Directions for this task
For any picture in the lines below, please leave it out and copy the rest exactly.

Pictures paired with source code
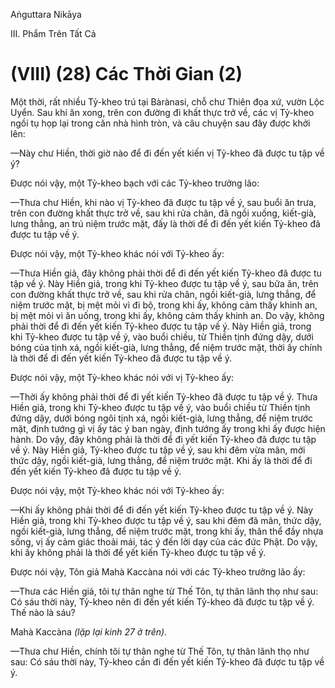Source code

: Aṅguttara Nikāya

III. Phẩm Trên Tất Cả

# (VIII) (28) Các Thời Gian (2)

Một thời, rất nhiều Tỷ-kheo trú tại Bàrànasi, chỗ chư Thiên đọa xứ, vườn Lộc Uyển. Sau khi ăn xong, trên con đường đi khất thực trở về, các vị Tỷ-kheo ngồi tụ họp lại trong căn nhà hình tròn, và câu chuyện sau đây được khởi lên:

—Này chư Hiền, thời giờ nào để đi đến yết kiến vị Tỷ-kheo đã được tu tập về ý?

Ðược nói vậy, một Tỷ-kheo bạch với các Tỷ-kheo trưởng lão:

—Thưa chư Hiền, khi nào vị Tỷ-kheo đã được tu tập về ý, sau buổi ăn trưa, trên con đường khất thực trở về, sau khi rửa chân, đã ngồi xuống, kiết-già, lưng thẳng, an trú niệm trước mặt, đấy là thời để đi đến yết kiến Tỷ-kheo đã được tu tập về ý.

Ðược nói vậy, một Tỷ-kheo khác nói với Tỷ-kheo ấy:

—Thưa Hiền giả, đây không phải thời để đi đến yết kiến Tỷ-kheo đã được tu tập về ý. Này Hiền giả, trong khi Tỷ-kheo được tu tập về ý, sau bữa ăn, trên con đường khất thực trở về, sau khi rửa chân, ngồi kiết-già, lưng thẳng, để niệm trước mặt, bị mệt mỏi vì đi bộ, trong khi ấy, không cảm thấy khinh an, bị mệt mỏi vì ăn uống, trong khi ấy, không cảm thấy khinh an. Do vậy, không phải thời để đi đến yết kiến Tỷ-kheo được tu tập về ý. Này Hiền giả, trong khi Tỷ-kheo được tu tập về ý, vào buổi chiều, từ Thiền tịnh đứng dậy, dưới bóng của tịnh xá, ngồi kiết-già, lưng thẳng, để niệm trước mặt, thời ấy chính là thời để đi đến yết kiến Tỷ-kheo đã được tu tập về ý.

Ðược nói vậy, một Tỷ-kheo khác nói với vị Tỷ-kheo ấy:

—Thời ấy không phải thời để đi yết kiến Tỷ-kheo đã được tu tập về ý. Thưa Hiền giả, trong khi Tỷ-kheo được tu tập về ý, vào buổi chiều từ Thiền tịnh đứng dậy, dưới bóng ngôi tịnh xá, ngồi kiết-già, lưng thẳng, để niệm trước mặt, định tướng gì vị ấy tác ý ban ngày, định tướng ấy trong khi ấy được hiện hành. Do vậy, đây không phải là thời để đi yết kiến Tỷ-kheo đã được tu tập về ý. Này Hiền giả, Tỷ-kheo được tu tập về ý, sau khi đêm vừa mãn, mới thức dậy, ngồi kiết-già, lưng thẳng, để niệm trước mặt. Khi ấy là thời để đi đến yết kiến Tỷ-kheo đã được tu tập về ý.

Ðược nói vậy, một Tỷ-kheo khác nói với Tỷ-kheo ấy:

—Khi ấy không phải thời để đi đến yết kiến Tỷ-kheo được tu tập về ý. Này Hiền giả, trong khi Tỷ-kheo được tu tập về ý, sau khi đêm đã mãn, thức dậy, ngồi kiết-già, lưng thẳng, để niệm trước mặt, trong khi ấy, thân thể đầy nhựa sống, vị ấy cảm giác thoải mái, tác ý đến lời dạy của các đức Phật. Do vậy, khi ấy không phải là thời để yết kiến Tỷ-kheo được tu tập về ý.

Ðược nói vậy, Tôn giả Mahà Kaccàna nói với các Tỷ-kheo trưởng lão ấy:

—Thưa các Hiền giả, tôi tự thân nghe từ Thế Tôn, tự thân lãnh thọ như sau: Có sáu thời này, Tỷ-kheo nên đi đến yết kiến Tỷ-kheo đã được tu tập về ý. Thế nào là sáu?

Mahà Kaccàna _(lặp lại kinh 27 ở trên)._

—Thưa chư Hiền, chính tôi tự thân nghe từ Thế Tôn, tự thân lãnh thọ như sau: Có sáu thời này, Tỷ-kheo cần đi đến yết kiến Tỷ-kheo đã được tu tập về ý.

Response to the exercise
Source code

: Aṅguttara Nikāya

III. Phẩm Trên Tất Cả

# (VIII) (28) Các Thời Gian (2)

Một thời, rất nhiều Tỷ-kheo trú tại Bàrànasi, chỗ chư Thiên đọa xứ, vườn Lộc Uyển. Sau khi ăn xong, trên con đường đi khất thực trở về, các vị Tỷ-kheo ngồi tụ họp lại trong căn nhà hình tròn, và câu chuyện sau đây được khởi lên:

—Này chư Hiền, thời giờ nào để đi đến yết kiến vị Tỷ-kheo đã được tu tập về ý?

Ðược nói vậy, một Tỷ-kheo bạch với các Tỷ-kheo trưởng lão:

—Thưa chư Hiền, khi nào vị Tỷ-kheo đã được tu tập về ý, sau buổi ăn trưa, trên con đường khất thực trở về, sau khi rửa chân, đã ngồi xuống, kiết-già, lưng thẳng, an trú niệm trước mặt, đấy là thời để đi đến yết kiến Tỷ-kheo đã được tu tập về ý.

Ðược nói vậy, một Tỷ-kheo khác nói với Tỷ-kheo ấy:

—Thưa Hiền giả, đây không phải thời để đi đến yết kiến Tỷ-kheo đã được tu tập về ý. Này Hiền giả, trong khi Tỷ-kheo được tu tập về ý, sau bữa ăn, trên con đường khất thực trở về, sau khi rửa chân, ngồi kiết-già, lưng thẳng, để niệm trước mặt, bị mệt mỏi vì đi bộ, trong khi ấy, không cảm thấy khinh an, bị mệt mỏi vì ăn uống, trong khi ấy, không cảm thấy khinh an. Do vậy, không phải thời để đi đến yết kiến Tỷ-kheo được tu tập về ý. Này Hiền giả, trong khi Tỷ-kheo được tu tập về ý, vào buổi chiều, từ Thiền tịnh đứng dậy, dưới bóng của tịnh xá, ngồi kiết-già, lưng thẳng, để niệm trước mặt, thời ấy chính là thời để đi đến yết kiến Tỷ-kheo đã được tu tập về ý.

Ðược nói vậy, một Tỷ-kheo khác nói với vị Tỷ-kheo ấy:

—Thời ấy không phải thời để đi yết kiến Tỷ-kheo đã được tu tập về ý. Thưa Hiền giả, trong khi Tỷ-kheo được tu tập về ý, vào buổi chiều từ Thiền tịnh đứng dậy, dưới bóng ngôi tịnh xá, ngồi kiết-già, lưng thẳng, để niệm trước mặt, định tướng gì vị ấy tác ý ban ngày, định tướng ấy trong khi ấy được hiện hành. Do vậy, đây không phải là thời để đi yết kiến Tỷ-kheo đã được tu tập về ý. Này Hiền giả, Tỷ-kheo được tu tập về ý, sau khi đêm vừa mãn, mới thức dậy, ngồi kiết-già, lưng thẳng, để niệm trước mặt. Khi ấy là thời để đi đến yết kiến Tỷ-kheo đã được tu tập về ý.

Ðược nói vậy, một Tỷ-kheo khác nói với Tỷ-kheo ấy:

—Khi ấy không phải thời để đi đến yết kiến Tỷ-kheo được tu tập về ý. Này Hiền giả, trong khi Tỷ-kheo được tu tập về ý, sau khi đêm đã mãn, thức dậy, ngồi kiết-già, lưng thẳng, để niệm trước mặt, trong khi ấy, thân thể đầy nhựa sống, vị ấy cảm giác thoải mái, tác ý đến lời dạy của các đức Phật. Do vậy, khi ấy không phải là thời để yết kiến Tỷ-kheo được tu tập về ý.

Ðược nói vậy, Tôn giả Mahà Kaccàna nói với các Tỷ-kheo trưởng lão ấy:

—Thưa các Hiền giả, tôi tự thân nghe từ Thế Tôn, tự thân lãnh thọ như sau: Có sáu thời này, Tỷ-kheo nên đi đến yết kiến Tỷ-kheo đã được tu tập về ý. Thế nào là sáu?

Mahà Kaccàna _(lặp lại kinh 27 ở trên)._

—Thưa chư Hiền, chính tôi tự thân nghe từ Thế Tôn, tự thân lãnh thọ như sau: Có sáu thời này, Tỷ-kheo cần đi đến yết kiến Tỷ-kheo đã được tu tập về ý.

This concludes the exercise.